Well, Shirin did screen from 26-29 November.

But good to know. I fell asleep half way through, so I really need to start it again. I did kind of like what I saw, but it bothered me somewhat.

This experiment has been done many times in the past (Most notably Godfrey Reggio's Evidence), but I wondered if the facial expressions in Shirin were "real", or were they just performances? If the reactions from these women were fabricated, just a “performance”, what's the point? In Evidence (which is on YouTube, it’s only six minutes long), Reggio filmed “real” reactions, and it was amazing, but Shirin just seems fake and useless.

Paul Martin said...

I didn't learn that they were fake until after I'd seen it, and I couldn't really tell while watching, though I did wonder. I don't think it matters.

Jake said...

I think Keno was wondering where you found out that Watt was a producer on Prime Mover. I can't say I've seen this information elsewhere either.

Paul Martin said...

Jake, I'm one of those hard-core types that stays and reads the credits (it ain't over until it's over). That's where I got the info from.

Anonymous said...

I wonder whether possibly Sarah Watts != Sarah Watt.

James said...

I certainly think Irreversible is a much strong film than Antichrist. Both I never want to see again, but the raw power behind Irreversible is undeniable.

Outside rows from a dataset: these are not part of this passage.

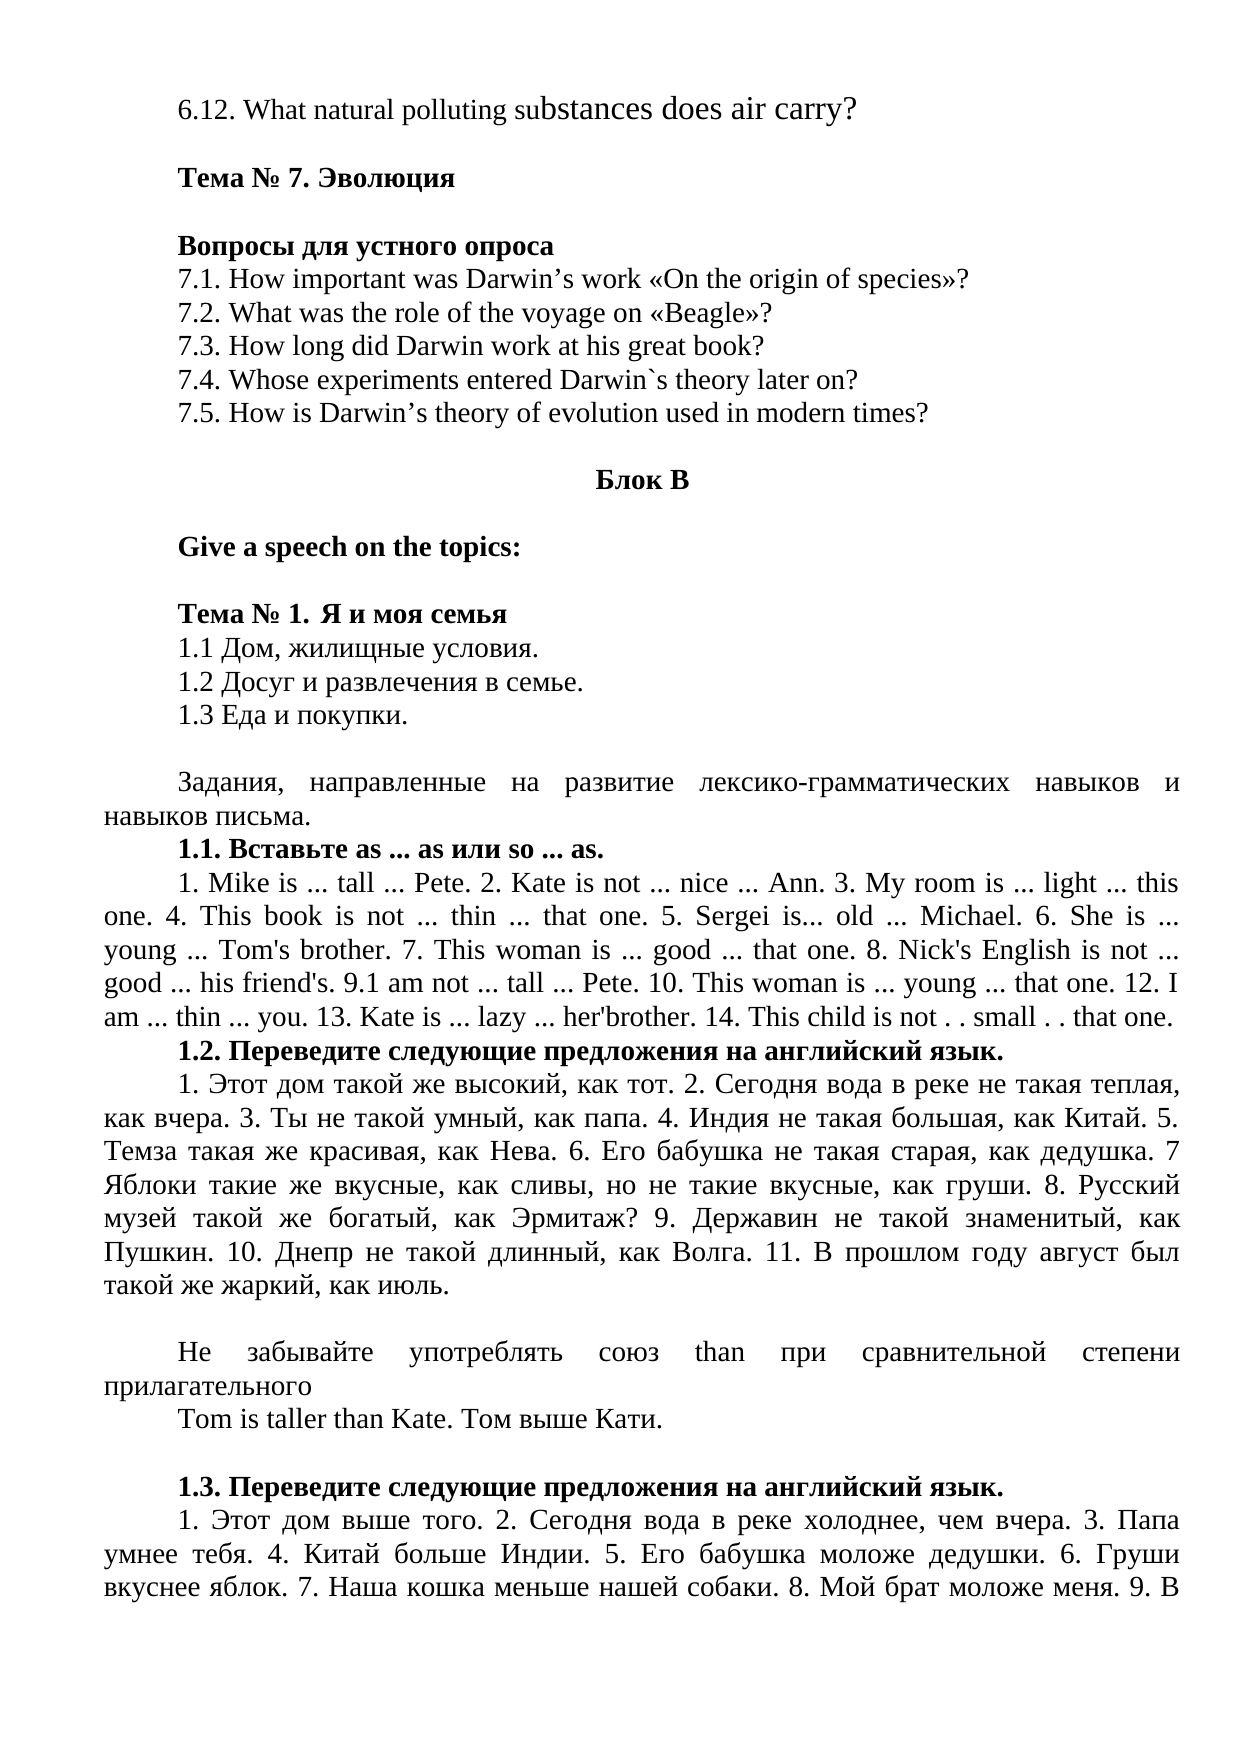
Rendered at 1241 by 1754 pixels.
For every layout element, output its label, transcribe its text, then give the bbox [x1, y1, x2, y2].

text Тема № 1. Я и моя семья [103, 597, 1181, 630]
text 7.3. How long did Darwin work at his great book? [103, 328, 1181, 362]
text 7.5. How is Darwin’s theory of evolution used in modern times? [103, 395, 1181, 429]
text 7.1. How important was Darwin’s work «On the origin of species»? [103, 261, 1181, 295]
text Give a speech on the topics: [103, 529, 1181, 563]
text 1.3. Переведите следующие предложения на английский язык. [103, 1469, 1181, 1502]
text 1.3 Еда и покупки. [103, 697, 1181, 731]
text 1.1 Дом, жилищные условия. [103, 630, 1181, 664]
text Не забывайте употреблять союз than при сравнительной степени прилагательного [103, 1334, 1181, 1402]
text 7.2. What was the role of the voyage on «Beagle»? [103, 295, 1181, 328]
text 6.12. What natural polluting substances does air carry? [103, 89, 1181, 127]
text 1.2. Переведите следующие предложения на английский язык. [103, 1033, 1181, 1066]
text Тема № 7. Эволюция [103, 161, 1181, 194]
text Блок B [103, 462, 1181, 496]
text 1. Mike is ... tall ... Pete. 2. Kate is not ... nice ... Ann. 3. My room is ... light ... this one. 4. This book is not ... thin ... that one. 5. Sergei is... old ... Michael. 6. She is ... young ... Tom's brother. 7. This woman is ... good ... that one. 8. Nick's English is not ... good ... his friend's. 9.1 am not ... tall ... Pete. 10. This woman is ... young ... that one. 12. I am ... thin ... you. 13. Kate is ... lazy ... her'brother. 14. This child is not . . small . . that one. [103, 865, 1181, 1033]
text Вопросы для устного опроса [103, 228, 1181, 261]
text Задания, направленные на развитие лексико-грамматических навыков и навыков письма. [103, 764, 1181, 831]
text 1.1. Вставьте as ... as или so ... as. [103, 831, 1181, 865]
text Tom is taller than Kate. Том выше Кати. [103, 1402, 1181, 1435]
text 1. Этот дом такой же высокий, как тот. 2. Сегодня вода в реке не такая теплая, как вчера. 3. Ты не такой умный, как папа. 4. Индия не такая большая, как Китай. 5. Темза такая же красивая, как Нева. 6. Его бабушка не такая старая, как дедушка. 7 Яблоки такие же вкусные, как сливы, но не такие вкусные, как груши. 8. Русский музей такой же богатый, как Эрмитаж? 9. Державин не такой знаменитый, как Пушкин. 10. Днепр не такой длинный, как Волга. 11. В прошлом году август был такой же жаркий, как июль. [103, 1066, 1181, 1301]
text 1.2 Досуг и развлечения в семье. [103, 664, 1181, 697]
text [103, 1502, 1181, 1603]
text 7.4. Whose experiments entered Darwin`s theory later on? [103, 362, 1181, 395]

The opening scene of Antichrist is very pretentious and almost reminds me of Barney's b&w film he made in The Simpsons.

Paul Martin said...

I agree with you, James, that neither film is something to be revisited. Once is certainly enough, though I could possibly contemplate Irreversible given that I didn't realise on first viewing that the guy who got up close and personal with the fire extinguisher was not the actual perpetrator. It is hard viewing but ends on such a lovely humanistic note.

I think the entirety of Antichrist could be legitimately described as pretentious, not that I've thought of it as such. I don't recall Barney's B&W film, though I have probably seen it.